Montreal Industrial Market Report

2025 Investment Forecast

Falling Rates and Cooling Supply
Pressures Propel Market Towards a Balanced State

Vacancy rate to peak in 2025. Montreal recorded the highest industrial vacancy rate among major Canadian metros in 2024. Slowing economic growth prompted many third-party logistics companies to scale back their expansion plans, consequently reducing demand, particularly in the large-bay segment. Compounding this demand headwind is the notable inventory expansion Montreal experienced over the past three years. Total supply increased by 7.0 per cent between 2021 and 2024, compared with just 5.0 per cent in Toronto and Vancouver, Canada’s other dominate industrial markets.
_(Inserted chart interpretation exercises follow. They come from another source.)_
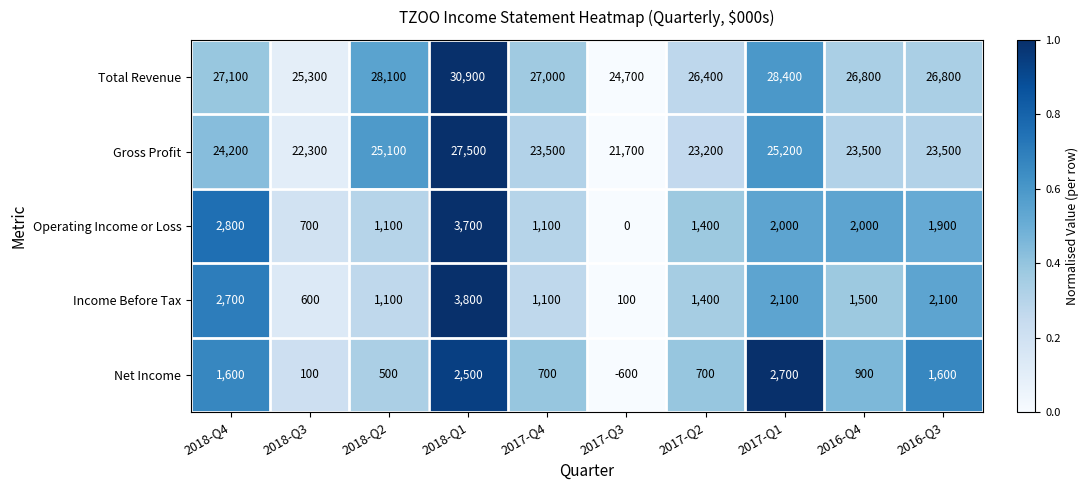

Which series changed the most between 2018-Q4 and 2016-Q3?

Operating Income or Loss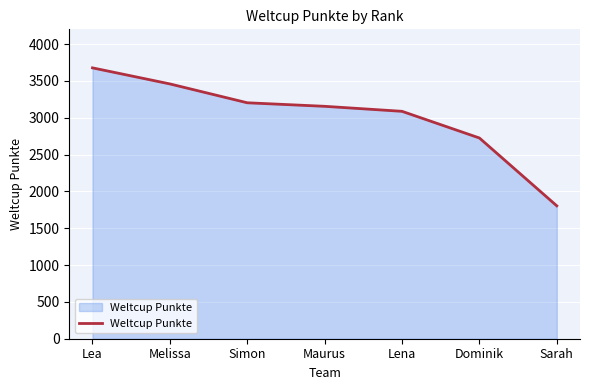

At which category does the chart reach its peak across all series?

Lea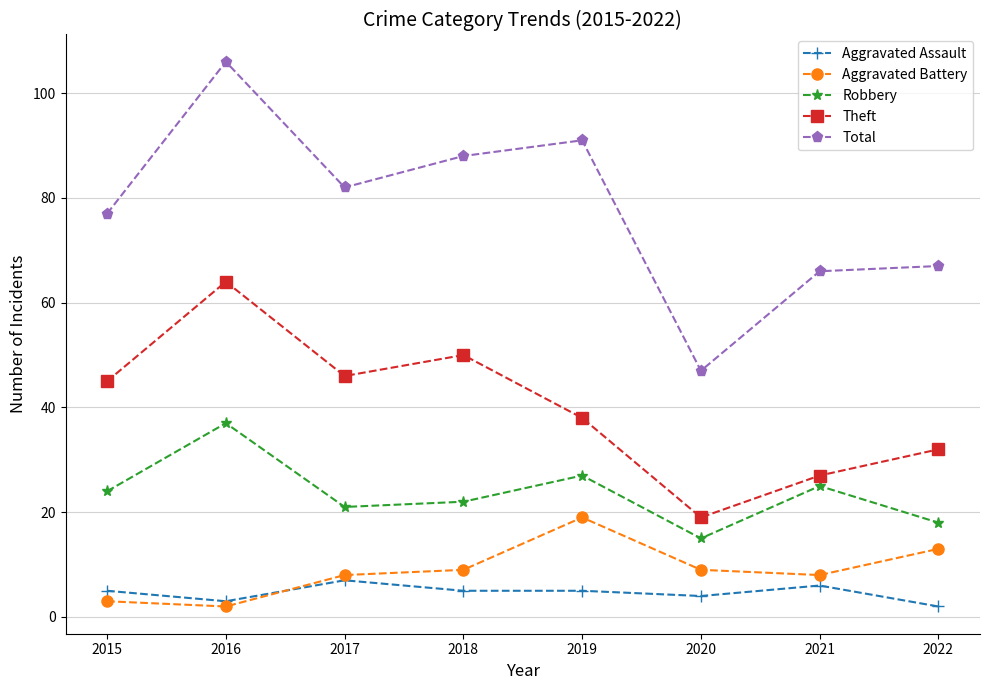

What is the approximate value of Theft at 2019, to the nearest 5?

40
With interest rates expected to decline to more stimulative levels, however, this market recalibration is likely to run its course in 2025. As a crucial distribution hub in Eastern Canada, Montreal will see a recovery in consumer spending and business sentiment, bolstering activity in the transportation, warehousing and manufacturing sectors. At the same time, supply growth will dwindle significantly, as developers have paused industrial groundbreakings over the past few years amid growing concerns about oversupply. While vacancy will remain elevated compared with recent years, it is likely to stabilize around 5.0 per cent – a level indicative of a balanced market.